*** PROVIDED PASSAGE Section Begins ***
To Each of the Addresses Named
on Schedule I of the Placement Agency
Agreement Acting Severally and Not
Jointly in the Capacities of Agent
and Purchaser or in Either Such Capacity

Dilworth Paxson LLP
1735 Market Street
3200 Mellon Bank Center
Philadelphia, PA 19103

                  RE: $300,000,000 First Mortgage Bonds,
                      1998 Medium Term Note Series ("Notes")
                      --------------------------------------

Ladies and Gentlemen:

         I am Senior Vice President-Law and Administration for Philadelphia
Suburban Water Company (the "Company").

         Pursuant to Section 5(a)(iii)(B) of the Placement Agency Agreement
between you and the Company of December 3, 1999 relating to the $300,000,000
First Mortgage Bonds, 1999 Medium Term Note Series, I have been asked to render
an opinion to you regarding certain matters involving the Company.

         In my opinion:

         (i) To the best of my knowledge, the Company has all governmental
licenses, permits, consents, orders, approvals and other authorizations
necessary to carry on its business as described in the Confidential Offering
Memorandum dated December 3, 1999 with respect to the Notes, except where the
failure to do so would not have a material adverse effect on the financial
condition of the Company.

         (ii) Except as set forth in the Confidential Offering Memorandum, there
are no actions, suits or proceedings pending (and of which the Company has
received notice) or, to the best of my knowledge, threatened against or
affecting the Company or any of its officers in their capacity as such, before
or by any Federal or state court, commission, regulatory body, administrative
agency or other governmental body, domestic or foreign, wherein an unfavorable
ruling, decision or finding is likely that would materially and adversely affect
(i) the financial condition of the Company, or (ii) the ability of the Company
to perform its obligations under the Placement Agency Agreement, the Paying
Agency Agreement, the Original Indenture (as supplemented by the Thirty-Third
Supplemental Indenture) or the Notes.

<PAGE>

         (iii) The Company (a) is not in violation of its Articles of
Incorporation, by-laws or other charter documents, (b) to the best of my
knowledge, is not in default in the performance of any obligation, agreement or
condition contained in any indenture, mortgage, deed of trust, voting trust
agreement, loan agreement, note, debenture, note agreement or other evidence of
indebtedness, lease, contract or other agreement or instrument known to me to
which the Company is a party or by which it or its properties is bound or
affected where such default would likely have a material adverse effect on the
financial condition of the Company, and (c) to the best of my knowledge the
Company is not in violation of any judgment, ruling, decree, order, franchise,
license or permit known to me or any statute, rule or regulation of any court or
other governmental agency or body applicable to the business or properties of
the Company, where such violation would likely have a material adverse effect on
the financial condition of the Company.
*** PROVIDED PASSAGE Section Ends ***
*** DATA SECTION Section Begins ***
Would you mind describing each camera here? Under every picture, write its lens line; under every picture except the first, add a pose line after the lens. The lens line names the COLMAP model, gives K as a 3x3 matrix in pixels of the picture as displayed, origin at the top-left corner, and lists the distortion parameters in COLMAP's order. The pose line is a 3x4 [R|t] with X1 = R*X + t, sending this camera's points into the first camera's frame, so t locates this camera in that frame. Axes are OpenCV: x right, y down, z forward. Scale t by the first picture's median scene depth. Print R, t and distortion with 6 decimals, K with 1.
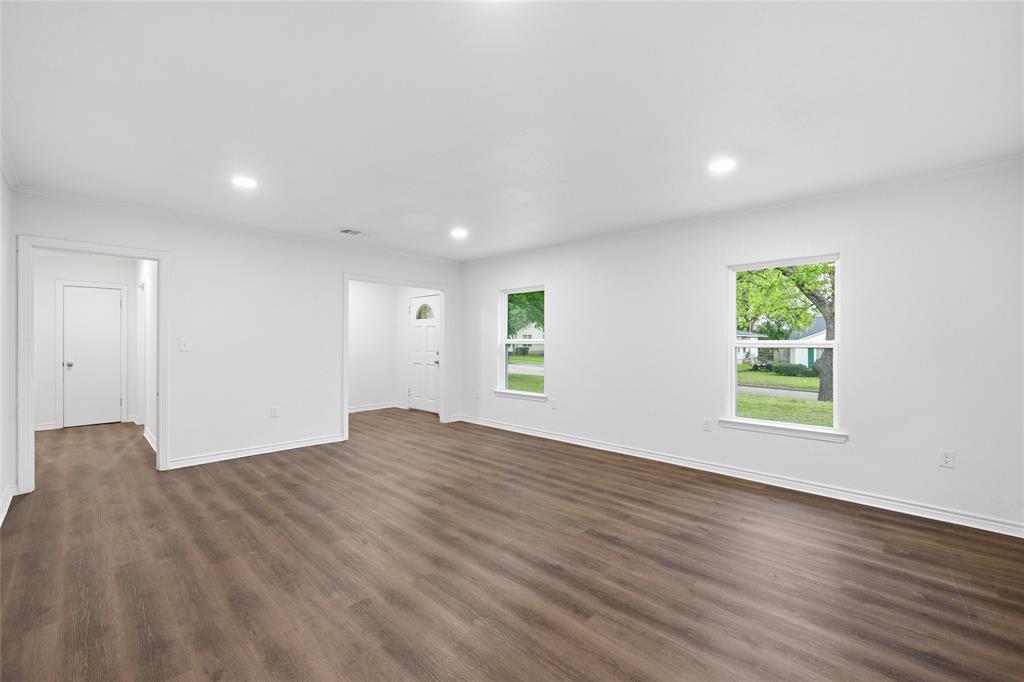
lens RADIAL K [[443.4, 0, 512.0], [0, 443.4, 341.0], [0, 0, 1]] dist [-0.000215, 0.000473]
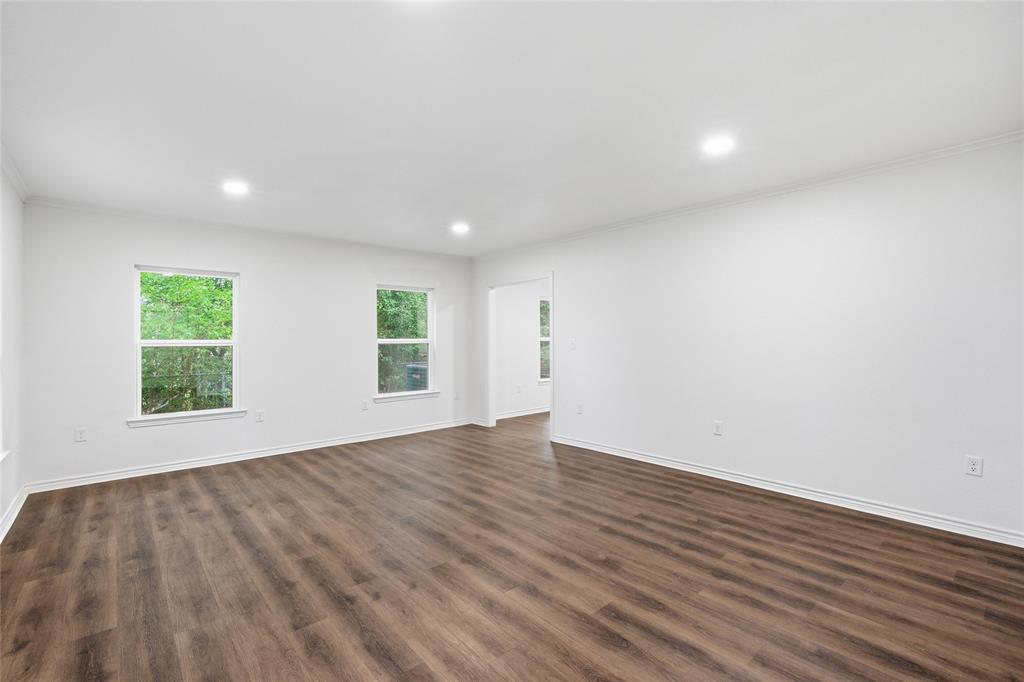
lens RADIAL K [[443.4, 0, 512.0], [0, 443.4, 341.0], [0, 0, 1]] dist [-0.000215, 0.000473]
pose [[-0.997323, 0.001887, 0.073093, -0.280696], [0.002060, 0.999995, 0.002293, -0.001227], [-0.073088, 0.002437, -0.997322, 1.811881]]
*** DATA SECTION Section Ends ***
EXERCISE TASKS –
1. In the opinion letter, copy the passage that begins at the words "RE: $300,000,000 First" and stops after "involving the Company.".
2. Answer these questions about the opinion letter:
(a) What position does the writer hold at the Company?
(b) What is the date of the Confidential Offering Memorandum?
(c) Which supplemental indenture supplements the Original Indenture?
3. Can you carry the opinion letter on the Philadelphia Suburban Water Company bonds forward from its final sentence?

RESPONSES BY TASK –
1.
RE: $300,000,000 First Mortgage Bonds,
                      1998 Medium Term Note Series ("Notes")
                      --------------------------------------

Ladies and Gentlemen:

         I am Senior Vice President-Law and Administration for Philadelphia
Suburban Water Company (the "Company").

         Pursuant to Section 5(a)(iii)(B) of the Placement Agency Agreement
between you and the Company of December 3, 1999 relating to the $300,000,000
First Mortgage Bonds, 1999 Medium Term Note Series, I have been asked to render
an opinion to you regarding certain matters involving the Company.

2.
(a) Senior Vice President-Law and Administration
(b) December 3, 1999
(c) The Thirty-Third Supplemental Indenture

3.
         (iv) The execution, delivery and performance of the Placement Agency
Agreement, the Thirty-Third Supplemental Indenture, the Paying Agency Agreement
and the consummation of the transactions therein contemplated will not, of
themselves, or upon notice, lapse of time, or both, conflict with or result in a
breach of any of the terms, conditions, or provisions of, or constitute a
default under, or result in the creation or imposition of any lien, charge or
encumbrance upon any of the property or assets of the Company (except as
contemplated by the Indenture) pursuant to the terms of the charter or bylaws of
the Company, or, to the best of my knowledge, any indenture, mortgage, deed of
trust or other agreement or instrument known to me to which the Company is a
party or by which the Company may be bound and, to the best of my knowledge,
will not materially violate any judgment, ruling, decree, order, franchise,
license or permit known to me or any statute, rule or regulation of any court or
other governmental agency or body applicable to the business or properties of
the Company.

                                       2

<PAGE>

         (v) Each of the Indenture of Mortgage dated as of January 1, 1941 (the
"Original Indenture"), between the Company and The Philadelphia Company for
Insurance on Lives and Exacting Annuities (now Chase Manhattan Trust Company,
National Association, as successor in interest), as trustee (the "Trustee") and
the thirty-three indentures supplemental thereto, including the Thirty-Third
Supplemental Indenture dated as of November 15, 1999 between the Company and the
Trustee (the Original Indenture as so supplemented and amended, the "Indenture")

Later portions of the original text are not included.